RFR: 8327156: Avoid copying in StringTable::intern(oop, TRAPS)
Johan Sjölen
jsjolen at openjdk.org
Fri Oct 18 11:41:15 UTC 2024
On Fri, 18 Oct 2024 09:49:19 GMT, Casper Norrbin <cnorrbin at openjdk.org> wrote:
>> @caspernorrbin - Aarggh! Sorry I picked a bad example - the JVM uses modified-UTF8 which does not support 4-byte UTF8 encodings. Any UTF16 surrogate pair would be encoded as two three-byte modifed-UTF8 sequences.
>>
>>> The len in all these methods is the number of unicode characters
>>
>> Are you sure you meant "characters" there?
>>
>> Let me try to back up a bit and go to the code that I have a problem with:
>>
>> bool java_lang_String::equals(oop java_string, const char* utf8_string, int num_unicode_points) {
>> assert(java_string->klass() == vmClasses::String_klass(),
>> "must be java_string");
>> typeArrayOop value = java_lang_String::value_no_keepalive(java_string);
>> int length = java_lang_String::length(java_string, value);
>> if (length != num_unicode_points) {
>> return false;
>> }
>>
>> The incoming String represents a single unicode character encoded as a surrogate pair - so `length == 2`. Each element in the surrogate pairs encodes as a 3-byte modified-UTF8 sequence, so the length of `utf8_string` is 6. For the length check to pass the incoming value of `num_unicode_points` has to be 2. So for this to succeed the caller always has to pass in the number of UTF16 elements that comprise the `java_string`. As Johan noted in the utf8.cpp file when it refers to "unicode" it really means UTF16, so in that sense `num_unicode_points` is not incorrect. But it means those `len` parameters should also be named the same way.
>
> You're right, I meant the number of code points..
>
> The `num_unicode_points` in this case would come from `UTF8::unicode_length`, which would give 2 from the 6-byte UTF8 string in your example.

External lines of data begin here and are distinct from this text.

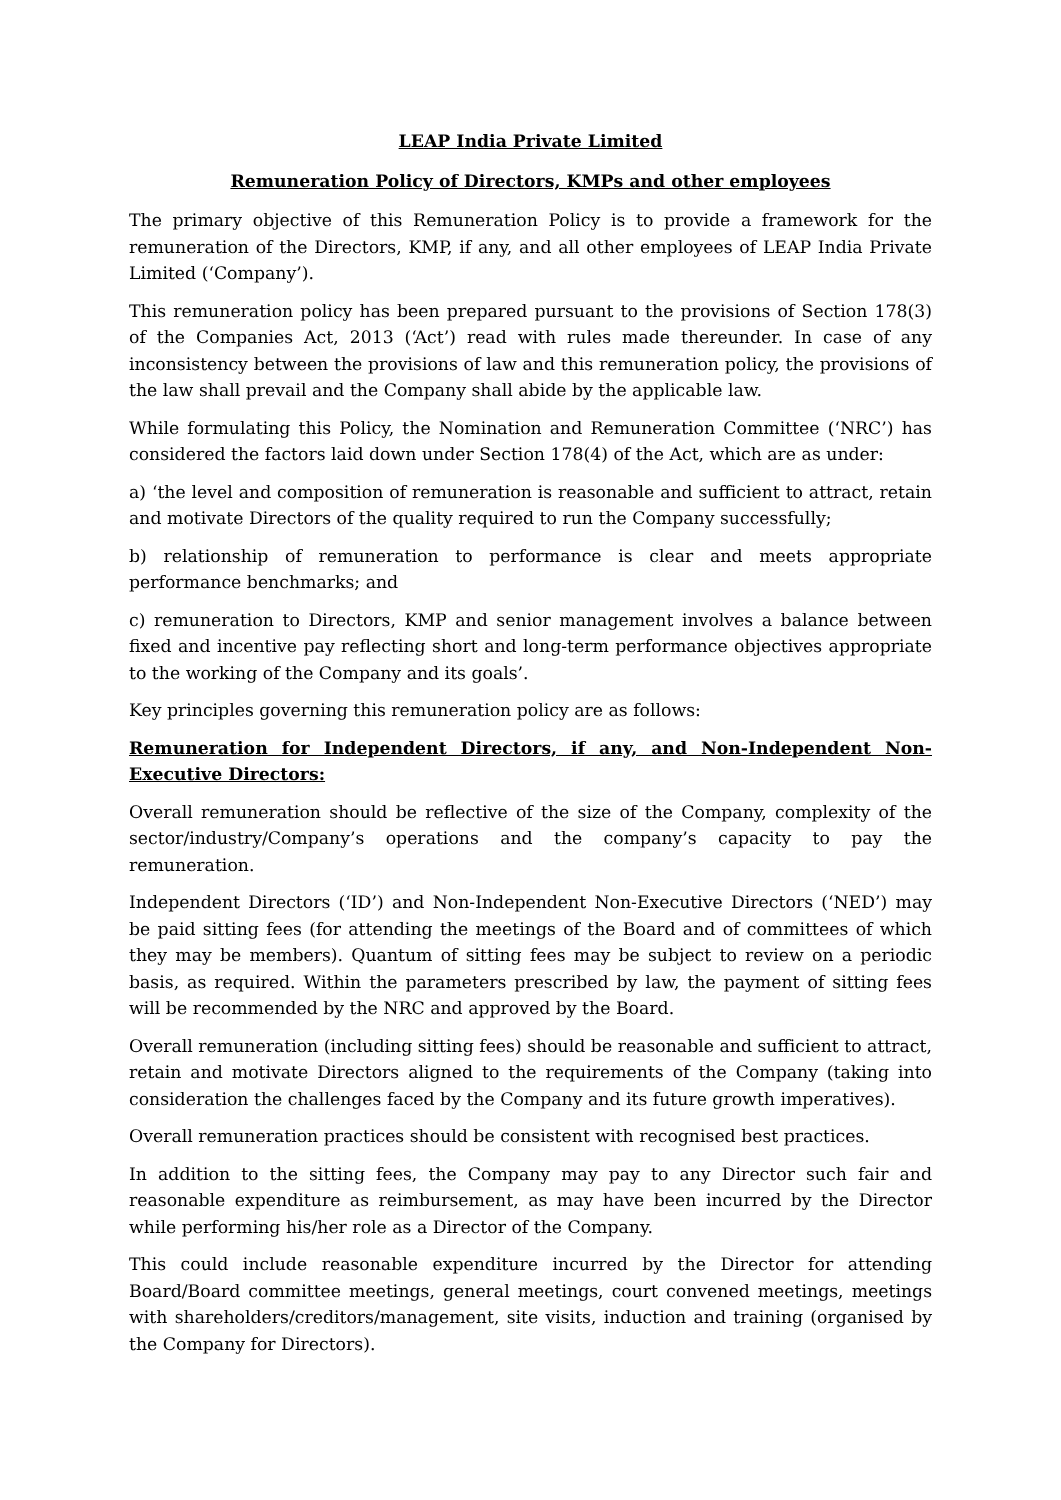LEAP India Private Limited
Remuneration Policy of Directors, KMPs and other employees
The primary objective of this Remuneration Policy is to provide a framework for the remuneration of the Directors, KMP, if any, and all other employees of LEAP India Private Limited (‘Company’).
This remuneration policy has been prepared pursuant to the provisions of Section 178(3) of the Companies Act, 2013 (‘Act’) read with rules made thereunder. In case of any inconsistency between the provisions of law and this remuneration policy, the provisions of the law shall prevail and the Company shall abide by the applicable law.
While formulating this Policy, the Nomination and Remuneration Committee (‘NRC’) has considered the factors laid down under Section 178(4) of the Act, which are as under:
a) ‘the level and composition of remuneration is reasonable and sufficient to attract, retain and motivate Directors of the quality required to run the Company successfully;
b) relationship of remuneration to performance is clear and meets appropriate performance benchmarks; and
c) remuneration to Directors, KMP and senior management involves a balance between fixed and incentive pay reflecting short and long-term performance objectives appropriate to the working of the Company and its goals’.
Key principles governing this remuneration policy are as follows:
Remuneration for Independent Directors, if any, and Non-Independent Non-Executive Directors:
Overall remuneration should be reflective of the size of the Company, complexity of the sector/industry/Company’s operations and the company’s capacity to pay the remuneration.
Independent Directors (‘ID’) and Non-Independent Non-Executive Directors (‘NED’) may be paid sitting fees (for attending the meetings of the Board and of committees of which they may be members). Quantum of sitting fees may be subject to review on a periodic basis, as required. Within the parameters prescribed by law, the payment of sitting fees will be recommended by the NRC and approved by the Board.
Overall remuneration (including sitting fees) should be reasonable and sufficient to attract, retain and motivate Directors aligned to the requirements of the Company (taking into consideration the challenges faced by the Company and its future growth imperatives).
Overall remuneration practices should be consistent with recognised best practices.
In addition to the sitting fees, the Company may pay to any Director such fair and reasonable expenditure as reimbursement, as may have been incurred by the Director while performing his/her role as a Director of the Company.
This could include reasonable expenditure incurred by the Director for attending Board/Board committee meetings, general meetings, court convened meetings, meetings with shareholders/creditors/management, site visits, induction and training (organised by the Company for Directors).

But I agree that it is somewhat unclear, especially if someone were to use this function in the future.
>
> I have two ideas how this could be improved:
> I could either add clarifying comments and change naming across the different functions to be clearer on how to use and call correctly. Or I could instead change it so that the function takes the UTF8-length instead of the UTF16-length. That way you always pass the array length to the function.
I just want consistency and clarity in the header prototypes, for me either option is fine.